A client, who is a consultant, recently commented that the positioning statement on his letterhead (similar to a tag line, the phrase that describes what you are all about) seemed to be too narrow. He was getting more work in other non-core fields. He told me that he was even getting comments from potential clients to that effect. He worried that it was limiting him to the detriment of his business. The question he posed was: should he change the positioning statement to reflect the broader scope of his offerings?

While this question was posed by a self-employed consultant, it is a question that will face every business, nonprofit and charity – who are we and what do we really do?

Every organization will evolve over time. In fact, it is a positive sign that it is changing to keep pace with their market.
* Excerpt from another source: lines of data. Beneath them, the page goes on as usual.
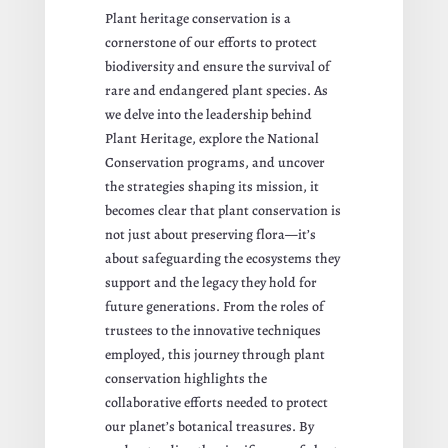
Plant heritage conservation is a
cornerstone of our efforts to protect
biodiversity and ensure the survival of
rare and endangered plant species. As
we delve into the leadership behind
Plant Heritage, explore the National
Conservation programs, and uncover
the strategies shaping its mission, it
becomes clear that plant conservation is
not just about preserving flora—it’s
about safeguarding the ecosystems they
support and the legacy they hold for
future generations. From the roles of
trustees to the innovative techniques
employed, this journey through plant
conservation highlights the
collaborative efforts needed to protect
our planet’s botanical treasures. By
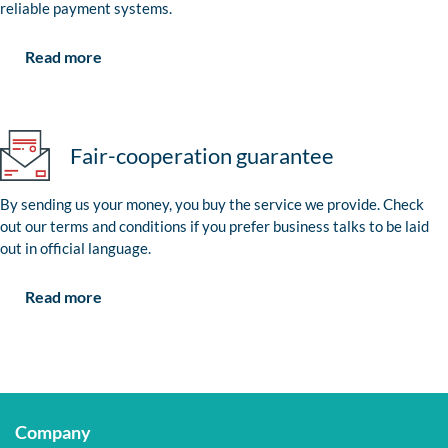
reliable payment systems.
Read more
Fair-cooperation guarantee
By sending us your money, you buy the service we provide. Check
out our terms and conditions if you prefer business talks to be laid
out in official language.
Read more
Company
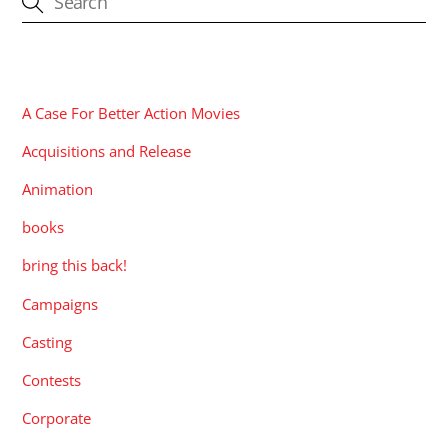
CATEGORIES
A Case For Better Action Movies
Acquisitions and Release
Animation
books
bring this back!
Campaigns
Casting
Contests
Corporate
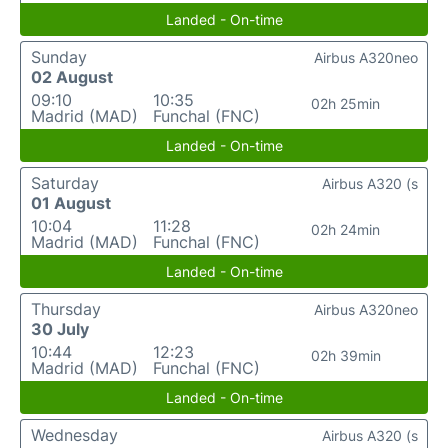
Landed - On-time
Sunday
Airbus A320neo
02 August
09:10
10:35
02h 25min
Madrid (MAD)
Funchal (FNC)
Landed - On-time
Saturday
Airbus A320 (s
01 August
10:04
11:28
02h 24min
Madrid (MAD)
Funchal (FNC)
Landed - On-time
Thursday
Airbus A320neo
30 July
10:44
12:23
02h 39min
Madrid (MAD)
Funchal (FNC)
Landed - On-time
Wednesday
Airbus A320 (s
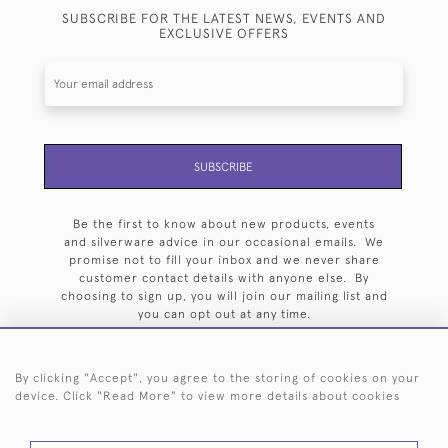
SUBSCRIBE FOR THE LATEST NEWS, EVENTS AND
EXCLUSIVE OFFERS
SUBSCRIBE
Be the first to know about new products, events
and silverware advice in our occasional emails. We
promise not to fill your inbox and we never share
customer contact details with anyone else. By
choosing to sign up, you will join our mailing list and
you can opt out at any time.
By clicking "Accept", you agree to the storing of cookies on your
device. Click "Read More" to view more details about cookies
HOME
ARCHIVE
EVENTS
SEARCH BY SILVERSMITH
FAQ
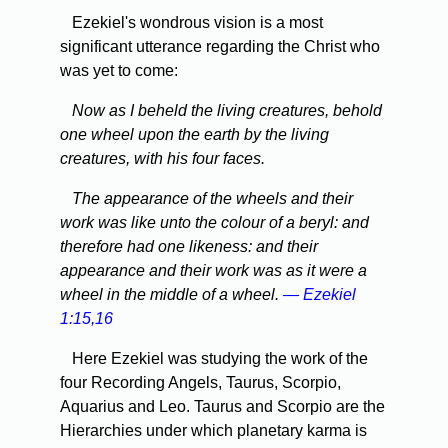
Ezekiel's wondrous vision is a most
significant utterance regarding the Christ who
was yet to come:
Now as I beheld the living creatures, behold
one wheel upon the earth by the living
creatures, with his four faces.
The appearance of the wheels and their
work was like unto the colour of a beryl: and
therefore had one likeness: and their
appearance and their work was as it were a
wheel in the middle of a wheel.
— Ezekiel
1:15,16
Here Ezekiel was studying the work of the
four Recording Angels, Taurus, Scorpio,
Aquarius and Leo. Taurus and Scorpio are the
Hierarchies under which planetary karma is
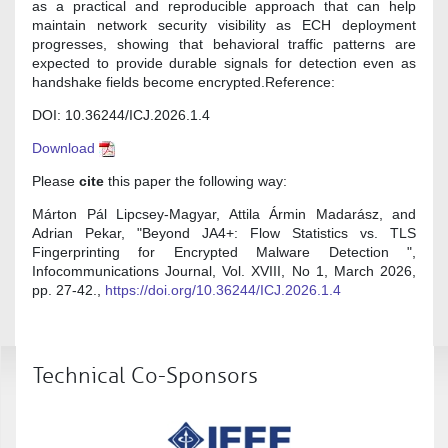
as a practical and reproducible approach that can help
maintain network security visibility as ECH deployment
progresses, showing that behavioral traffic patterns are
expected to provide durable signals for detection even as
handshake fields become encrypted.Reference:
DOI: 10.36244/ICJ.2026.1.4
Download
Please
cite
this paper the following way:
Márton Pál Lipcsey-Magyar, Attila Ármin Madarász, and
Adrian Pekar, "Beyond JA4+: Flow Statistics vs. TLS
Fingerprinting for Encrypted Malware Detection ",
Infocommunications Journal, Vol. XVIII, No 1, March 2026,
pp. 27-42.,
https://doi.org/10.36244/ICJ.2026.1.4
Technical Co-Sponsors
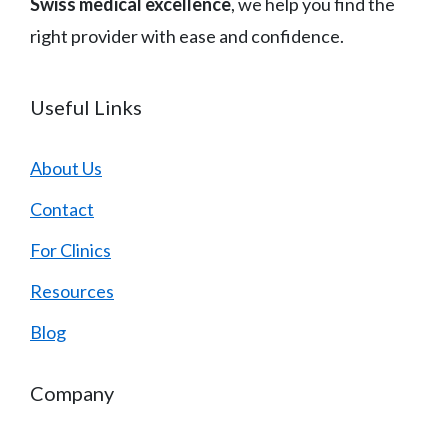
Swiss medical excellence
, we help you find the
right provider with ease and confidence.
Useful Links
About Us
Contact
For Clinics
Resources
Blog
Company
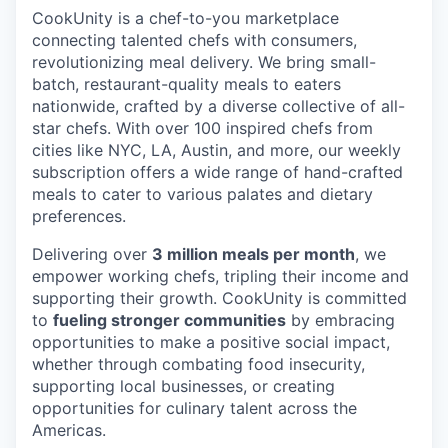
CookUnity is a chef-to-you marketplace
connecting talented chefs with consumers,
revolutionizing meal delivery. We bring small-
batch, restaurant-quality meals to eaters
nationwide, crafted by a diverse collective of all-
star chefs. With over 100 inspired chefs from
cities like NYC, LA, Austin, and more, our weekly
subscription offers a wide range of hand-crafted
meals to cater to various palates and dietary
preferences.
Delivering over
3 million meals per month
, we
empower working chefs, tripling their income and
supporting their growth. CookUnity is committed
to
fueling stronger communities
by embracing
opportunities to make a positive social impact,
whether through combating food insecurity,
supporting local businesses, or creating
opportunities for culinary talent across the
Americas.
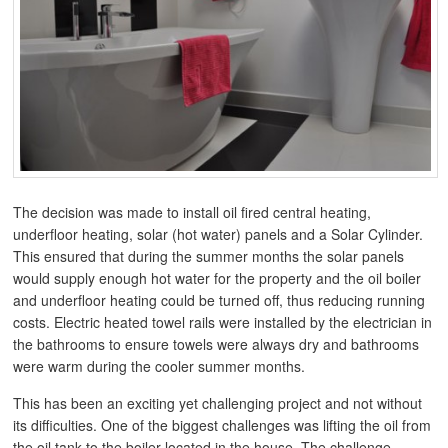
The decision was made to install oil fired central heating,
underfloor heating, solar (hot water) panels and a Solar Cylinder.
This ensured that during the summer months the solar panels
would supply enough hot water for the property and the oil boiler
and underfloor heating could be turned off, thus reducing running
costs. Electric heated towel rails were installed by the electrician in
the bathrooms to ensure towels were always dry and bathrooms
were warm during the cooler summer months.
This has been an exciting yet challenging project and not without
its difficulties. One of the biggest challenges was lifting the oil from
the oil tank to the boiler located in the house. The challenge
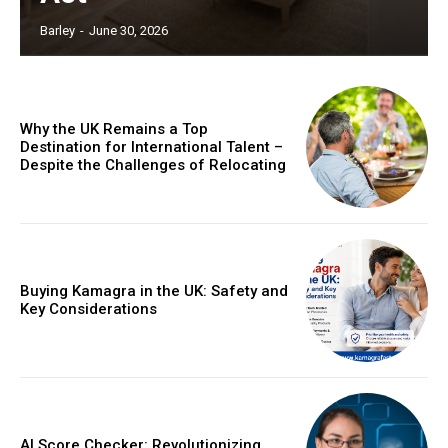
Barley
-
June 30, 2026
Why the UK Remains a Top
Destination for International Talent –
Despite the Challenges of Relocating
Buying Kamagra in the UK: Safety and
Key Considerations
AI Score Checker: Revolutionizing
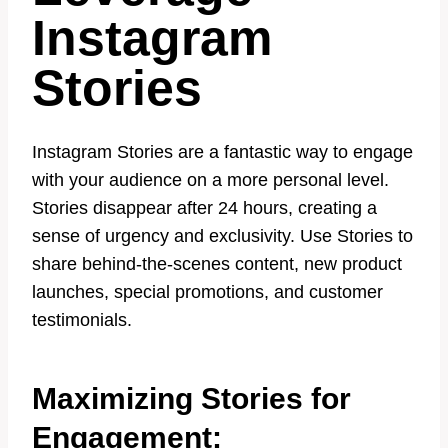
Instagram
Stories
Instagram Stories are a fantastic way to engage
with your audience on a more personal level.
Stories disappear after 24 hours, creating a
sense of urgency and exclusivity. Use Stories to
share behind-the-scenes content, new product
launches, special promotions, and customer
testimonials.
Maximizing Stories for
Engagement:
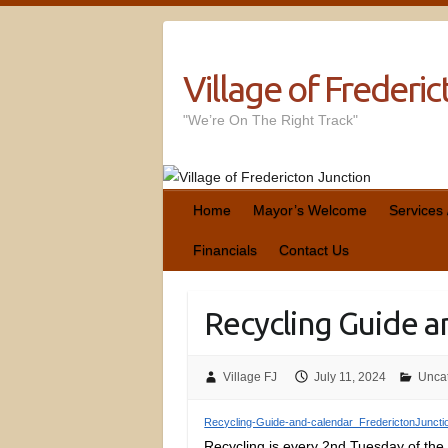
Village of Frederi
"We’re On The Right Track"
Home
Mayor’s Welcome
Services
Financials
Contact Us
Recycling Guide a
Village FJ
July 11, 2024
Unca
Recycling-Guide-and-calendar_FrederictonJuncti
Recycling is every 2nd Tuesday of the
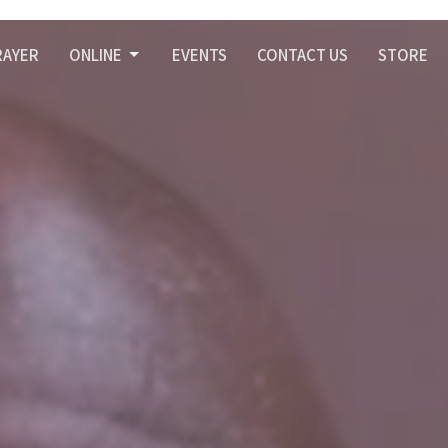
RAYER
ONLINE
EVENTS
CONTACT US
STORE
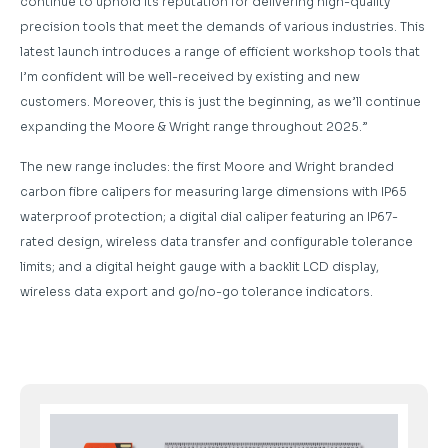
continue to uphold its reputation for delivering high-quality
precision tools that meet the demands of various industries. This
latest launch introduces a range of efficient workshop tools that
I’m confident will be well-received by existing and new
customers. Moreover, this is just the beginning, as we’ll continue
expanding the Moore & Wright range throughout 2025.”
The new range includes: the first Moore and Wright branded
carbon fibre calipers for measuring large dimensions with IP65
waterproof protection; a digital dial caliper featuring an IP67-
rated design, wireless data transfer and configurable tolerance
limits; and a digital height gauge with a backlit LCD display,
wireless data export and go/no-go tolerance indicators.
At the same time, it challenges the very identity of the business or organization and the competencies it offers.

The short answer to my client’s question is that, if it is misrepresenting you, then it should be changed.

The long-form answer is that it’s not that simple, it’s a balancing act. You need to consider whether you really want to increase business in the new, non-core field. If the original area of competence is where you want to stay focused, then stick with it in your marketing. Stay focused, competent and confident with what you do. Don’t let opportunities in these other areas distract you from your goals. Any work you land outside that core competence should be considered gravy. Don’t lose sleep worrying about lost business in areas that are not part of your core competence.

However, if you want to grow in these other areas, embrace it completely. In other words, make it a strategic decision.

That means you must change your marketing appropriately. Your marketing should always be designed to attract the kind of clients you want to have – the ones that make you profitable and fire the passion that keeps you going every day – not necessarily the kind of clients you actually have. See the difference?

If you do decide to branch out, you might not be able to just tack the new offering on to your list of services or products. People want to be clear about what you do or sell so they know when to call. If your marketing is too vague, complicated or conflicting, they no longer know. A long laundry list of what you do is also not good, since it makes the prospect have to work too hard to figure out if your business is a good fit. Think of what common threads there are with everything you offer. That may be the terminology you adopt. But, be careful, go for a description that everybody clearly understands. Poetic phrasing or jargon will add to the confusion, not clear it up.